Coping with this nonsense is usually the lonely work of conservatives. But this time even the ACLU and the New York Times were outraged, so the state had to back down. (The Times headline, referring to Hemingway's The Old Man and the Sea, was "The Elderly Man and the Sea?")

Jeanne Heifetz, a Brooklyn woman who opposes all high-stakes testing, broke the story by showing that the state's Regents tests in English have been cleansed of nearly all references to race, religion, gender, nudity, alcohol, age, and even the mildest profanity. On New York tests, when fictional characters get really angry, they shout "heck!"

Almost all references to Judaism were removed from a passage by Isaac Bashevis Singer. Elsewhere, a "skinny" boy was converted into a "thin" one, and a "fat" boy into a "heavy" one. A Hispanic author's reference to a "Gringo lady" became "an American lady." Racial references were removed from a moving passage by Annie Dillard on what she learned as a rare white visitor to a library in a black neighborhood.

== PROBLEMS TO WORK ON ==
A. According to the passage on the New York Regents English tests, who broke the story about the cleansed test passages?
B. Continue the passage on the New York Regents English tests from its final sentence.

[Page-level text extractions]
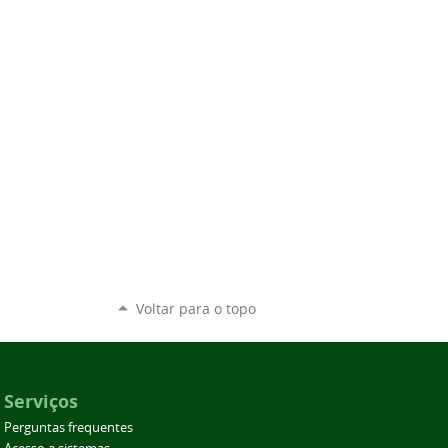
Voltar para o topo
Serviços
Perguntas frequentes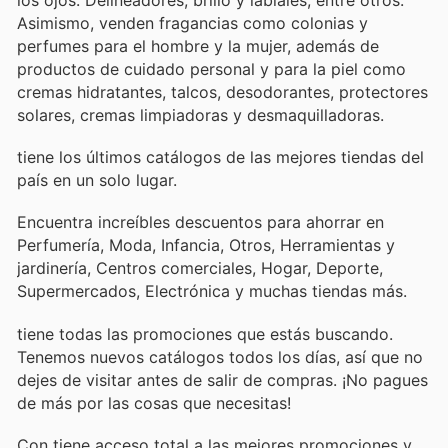
los ojos. Delineadores, brillo y labiales, entre otros.
Asimismo, venden fragancias como colonias y
perfumes para el hombre y la mujer, además de
productos de cuidado personal y para la piel como
cremas hidratantes, talcos, desodorantes, protectores
solares, cremas limpiadoras y desmaquilladoras.
tiene los últimos catálogos de las mejores tiendas del
país en un solo lugar.
Encuentra increíbles descuentos para ahorrar en
Perfumería, Moda, Infancia, Otros, Herramientas y
jardinería, Centros comerciales, Hogar, Deporte,
Supermercados, Electrónica y muchas tiendas más.
tiene todas las promociones que estás buscando.
Tenemos nuevos catálogos todos los días, así que no
dejes de visitar
antes de salir de compras. ¡No pagues
de más por las cosas que necesitas!
Con
tiene acceso total a las mejores promociones y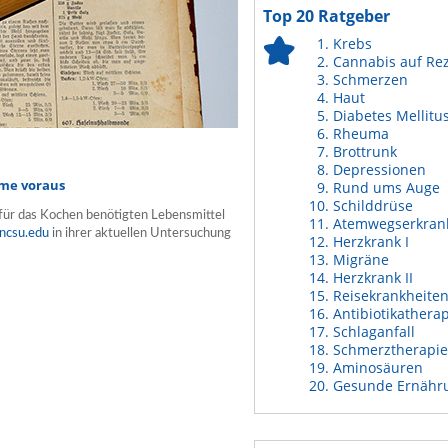
Top 20 Ratgeber
Krebs
Cannabis auf Re
Schmerzen
Haut
Diabetes Mellitu
Rheuma
Brottrunk
Depressionen
ime voraus
Rund ums Auge
Schilddrüse
 für das Kochen benötigten Lebensmittel
Atemwegserkran
/ncsu.edu
in ihrer aktuellen Untersuchung
Herzkrank I
Migräne
Herzkrank II
Reisekrankheite
Antibiotikathera
Schlaganfall
Schmerztherapie
Aminosäuren
Gesunde Ernähr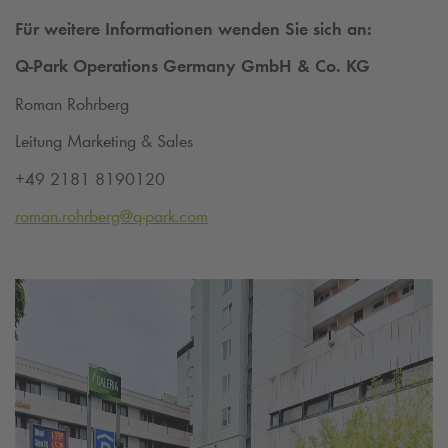
Für weitere Informationen wenden Sie sich an:
Q-Park
Operations Germany GmbH & Co.
KG
Roman Rohrberg
Leitung Marketing & Sales
+49 2181 8190120
roman.rohrberg@
q-park
.com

== RESPONSES IN ORDER ==
A. Jeanne Heifetz, a Brooklyn woman who opposes all high-stakes testing.

B.
References to the Creator and religion tend to disappear on exams and in texts. In one 1985 case, famous in educational circles, a story about Russian Jewish immigrants making a connection between Thanksgiving and the Jewish harvest holiday of Sukkos was ruthlessly mangled by the textbook publisher Harcourt Brace Jovanovich. All references to the Creator, the Bible, Jews, and Sukkos were removed from Molly's Pilgrim by Barbara Cohen. In negotiations, Cohen got Sukkos as well as the word worship in, but Creator and the Bible were still banned.

A lot of sensitivity censorship comes from attempts to rid famous texts of anything that looks like male dominance, not to mention offensive words like manslaughter, mankind, and animal kingdom, which is classist as well as sexist. Not long ago, Bandanna Books put out an edition of Walt Whitman's poetry with "he" and "him" changed to the sensitive new unisex terms "hu" and "hum."

In textbooks, the sensitivity industry tends to reverse stereotypes rather than to erase them. The wife is always jumping under the Buick to check the suspension while the husband minds the baby. Stereotype reversal makes it almost impossible to portray elderly people in texts and illustrations, says Diane Ravitch, an assistant secretary of education under the first President Bush. Since it is ageist to depict anyone as limited in any way by the aging process, the elderly tend to come out seeming like vigorous 20-year-olds.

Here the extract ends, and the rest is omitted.